Top Mountie Calls for Sentencing Reform

CALLING IT an "unprecedented and unspeakable" loss, RCMP Commissioner
Giuliano Zaccardelli said yesterday's massacre of four Mounties must
spark public debate on Canada's drug strategy. Large-scale marijuana
growing operations -- often booby-trapped and linked to organized
crime -- have become a "plague" on Canadian communities and have led
to "uncomprehensible" acts of violence, he said.

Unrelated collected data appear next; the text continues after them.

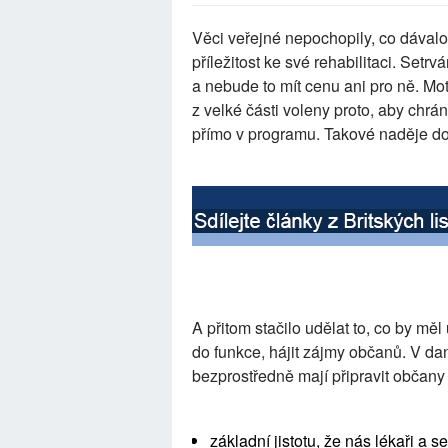
Věci veřejné nepochopily, co dávalo
příležitost ke své rehabilitaci. Set
a nebude to mít cenu ani pro ně. Moti
z velké části voleny proto, aby chrá
přímo v programu. Takové naděje do
A přitom stačilo udělat to, co by měl
do funkce, hájit zájmy občanů. V da
bezprostředně mají připravit občany
základní jistotu, že nás lékaři a 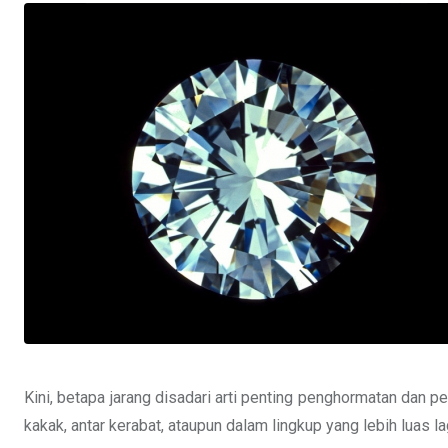
Kini, betapa jarang disadari arti penting penghormatan dan 
kakak, antar kerabat, ataupun dalam lingkup yang lebih luas la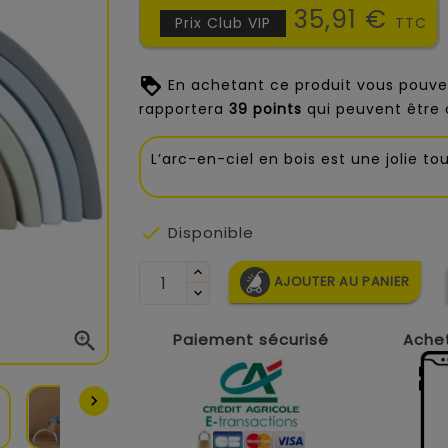
35,91 €
Prix Club VIP
TTC
En achetant ce produit vous pouve
rapportera
39
points
qui peuvent être 
L’arc-en-ciel en bois est une jolie to

Disponible
AJOUTER AU PANIER

Paiement sécurisé
Achet
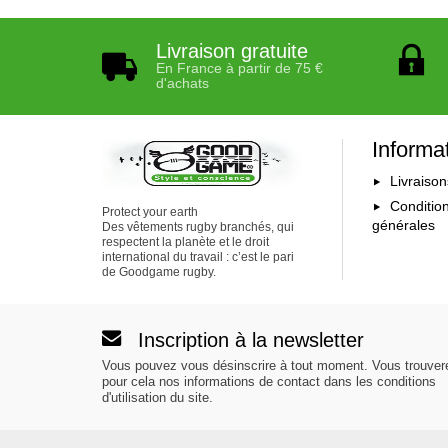
Livraison gratuite
En France à partir de 75 €
d'achats
Informa
Livraison
Conditio
Protect your earth
générales
Des vêtements rugby branchés, qui
respectent la planète et le droit
international du travail : c’est le pari
de Goodgame rugby.
Inscription à la newsletter
Vous pouvez vous désinscrire à tout moment. Vous trouver
pour cela nos informations de contact dans les conditions
d'utilisation du site.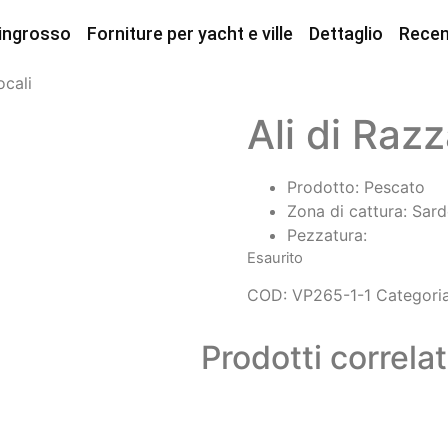
 ingrosso
Forniture per yacht e ville
Dettaglio
Recen
ocali
Ali di Raz
Prodotto: Pescato
Zona di cattura: Sar
Pezzatura:
Esaurito
COD:
VP265-1-1
Categori
Prodotti correlat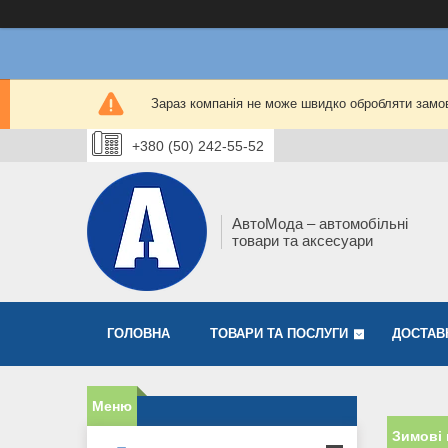
Зараз компанія не може швидко обробляти замов
+380 (50) 242-55-52
АвтоМода – автомобільні
товари та аксесуари
ГОЛОВНА
ТОВАРИ ТА ПОСЛУГИ
ДОСТАВ
Зимові 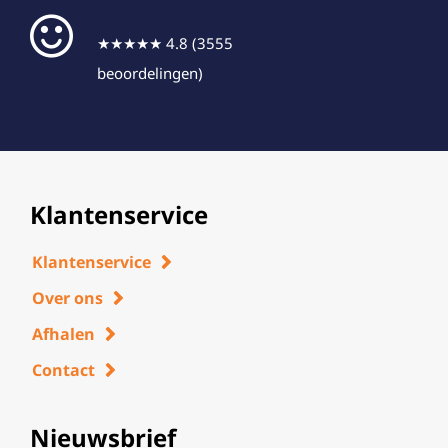
★★★★★ 4.8 (3555
beoordelingen)
Klantenservice
Klantenservice
Over ons
Afhalen
Contact
Nieuwsbrief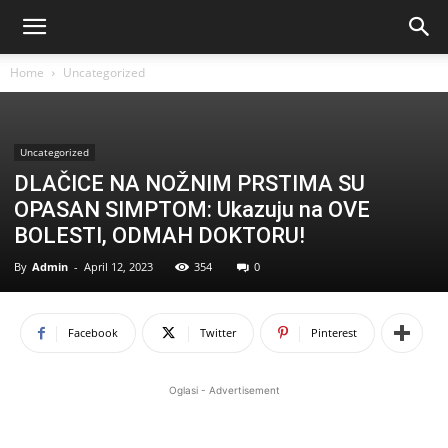
Home
Uncategorized
Uncategorized
DLAČICE NA NOŽNIM PRSTIMA SU
OPASAN SIMPTOM: Ukazuju na OVE
BOLESTI, ODMAH DOKTORU!
By
Admin
-
April 12, 2023
354
0
Facebook
Twitter
Pinterest
Oglasi - Advertisement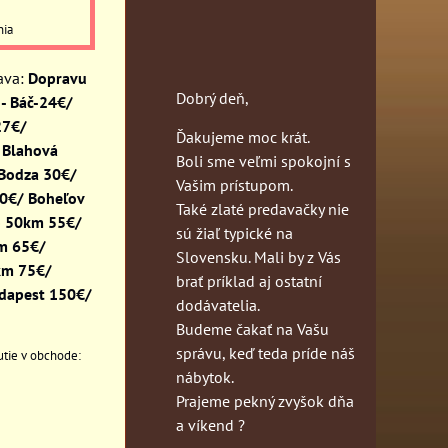
nia
Dopravu
Dobrý deň,
- Báč-24€/
27€/
Ďakujeme moc krát.
 Blahová
Boli sme veľmi spokojní s
 Bodza 30€/
Vašim prístupom.
30€/ Boheľov
Také zlaté predavačky nie
o 50km 55€/
sú žiaľ typické na
km 65€/
Slovensku. Mali by z Vás
km 75€/
brať príklad aj ostatní
dapest 150€/
dodávatelia.
Budeme čakať na Vašu
správu, keď teda príde náš
nábytok.
Prajeme pekný zvyšok dňa
a víkend ?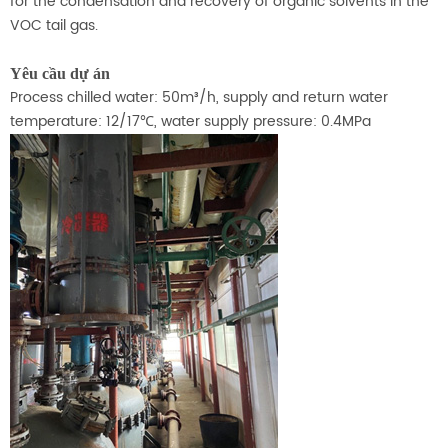
for the condensation and recovery of organic solvents in the
VOC tail gas.
Yêu cầu dự án
Process chilled water: 50m³/h, supply and return water
temperature: 12/17℃, water supply pressure: 0.4MPa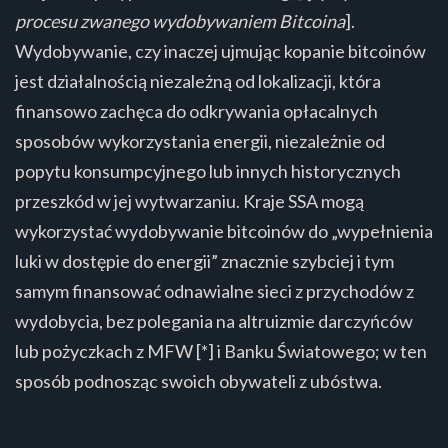
procesu zwanego wydobywaniem Bitcoina
].
Wydobywanie, czy inaczej ujmując kopanie bitcoinów
jest działalnością niezależną od lokalizacji, która
finansowo zachęca do odkrywania opłacalnych
sposobów wykorzystania energii, niezależnie od
popytu konsumpcyjnego lub innych historycznych
przeszkód w jej wytwarzaniu. Kraje SSA mogą
wykorzystać wydobywanie bitcoinów do „wypełnienia
luki w dostępie do energii” znacznie szybciej i tym
samym finansować odnawialne sieci z przychodów z
wydobycia, bez polegania na altruizmie darczyńców
lub pożyczkach z MFW [*] i Banku Światowego; w ten
sposób podnosząc swoich obywateli z ubóstwa.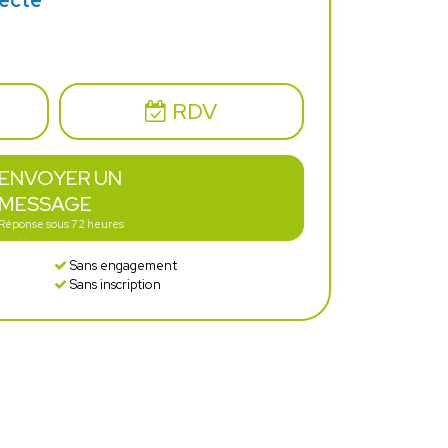
tecte
RDV
ENVOYER UN
MESSAGE
Réponse sous 72 heures
Sans engagement
Sans inscription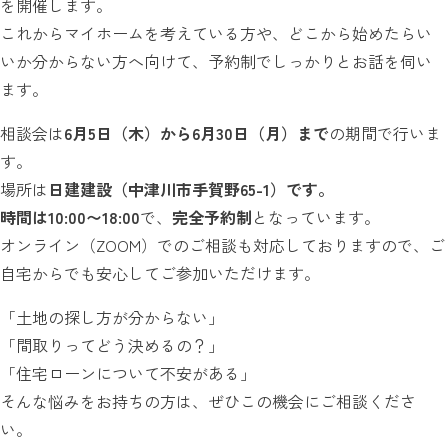
を開催します。
これからマイホームを考えている方や、どこから始めたらい
いか分からない方へ向けて、予約制でしっかりとお話を伺い
ます。
相談会は
6
月5日（木）から6月30日（月）まで
の期間で行いま
す。
場所は
日建建設（中津川市手賀野65-1）です。
時間は10:00〜18:00
で、
完全予約制
となっています。
オンライン（ZOOM）でのご相談も対応しておりますので、ご
自宅からでも安心してご参加いただけます。
「土地の探し方が分からない」
「間取りってどう決めるの？」
「住宅ローンについて不安がある」
そんな悩みをお持ちの方は、ぜひこの機会にご相談くださ
い。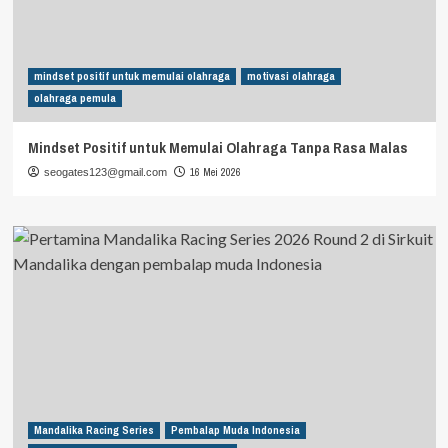
mindset positif untuk memulai olahraga
motivasi olahraga
olahraga pemula
Mindset Positif untuk Memulai Olahraga Tanpa Rasa Malas
16 Mei 2026
seogates123@gmail.com
Mandalika Racing Series
Pembalap Muda Indonesia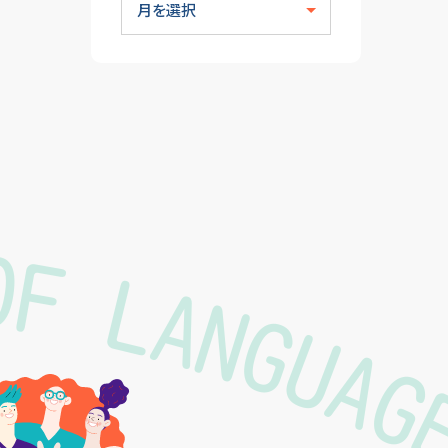
OF LANGUA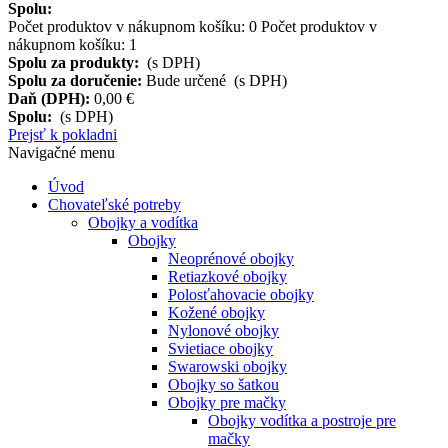
Spolu:
Počet produktov v nákupnom košíku:
0
Počet produktov v
nákupnom košíku: 1
Spolu za produkty:
(s DPH)
Spolu za doručenie:
Bude určené (s DPH)
Daň (DPH):
0,00 €
Spolu:
(s DPH)
Prejsť k pokladni
Navigačné menu
Úvod
Chovateľské potreby
Obojky a vodítka
Obojky
Neoprénové obojky
Retiazkové obojky
Polosťahovacie obojky
Kožené obojky
Nylonové obojky
Svietiace obojky
Swarowski obojky
Obojky so šatkou
Obojky pre mačky
Obojky vodítka a postroje pre
mačky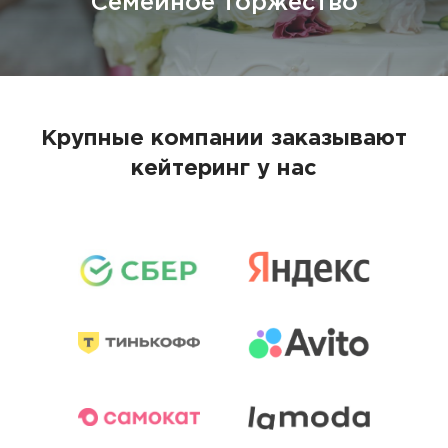
Семейное торжество
Крупные компании заказывают
кейтеринг у нас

"The issue of grow ops is not a Ma and Pa industry," he
said.

"These are major, serious threats to our society and they are major,
serious threats to the men and women in the front line who have to
deal with them."

Zaccardelli wouldn't say if the Liberal government's proposed pot
decriminalization bill will prompt grow ops to flourish, but said he
hoped there will be more talk of sentencing reform for perpetrators in
the wake of the murders.

'Review and Rethink'

"Hopefully this type of a tragedy will make us review and rethink and
reflect and bring a perspective to some of these issues as Canadians,
because we don't want anybody killed or harmed over these kinds of
things," he said.

Deputy Prime Minister Anne McLellan, whose Public Safety portfolio
oversees the RCMP, said the government is open to revamping the
decriminalization bill and is committed to ensuring police have
adequate tools to fight the "scourge" of grow ops.

Justice Minister Irwin Cotler is eager to entertain recommendations
from the committee studying the bill, she said.

McLellan stressed the government is upping the penalties for grow ops
to combat their "unacceptable growth."

"We are not in the business of legalizing marijuana. We are in the
business of putting in place a new penalty regime for small amounts of
marijuana," she said.

'Wake-Up Call'

But Liberal MP Dan McTeague, a vocal opponent of his government's push
to decriminalize pot, said yesterday's tragedy is a "wake-up call"
that the bill must be scrapped. "I think we need to look before we
leap now and take a sober second look at this legislation,
particularly as it relates to meaningless penalties on cracking down
on those who provide, make and manufacture the product," he said.

Last night Prime Minister Paul Martin issued a statement expressing
his condolences to the families of the fallen officers.

"Canadians are shocked by this brutality, and join me in condemning
the violent acts that brought about these deaths," he said.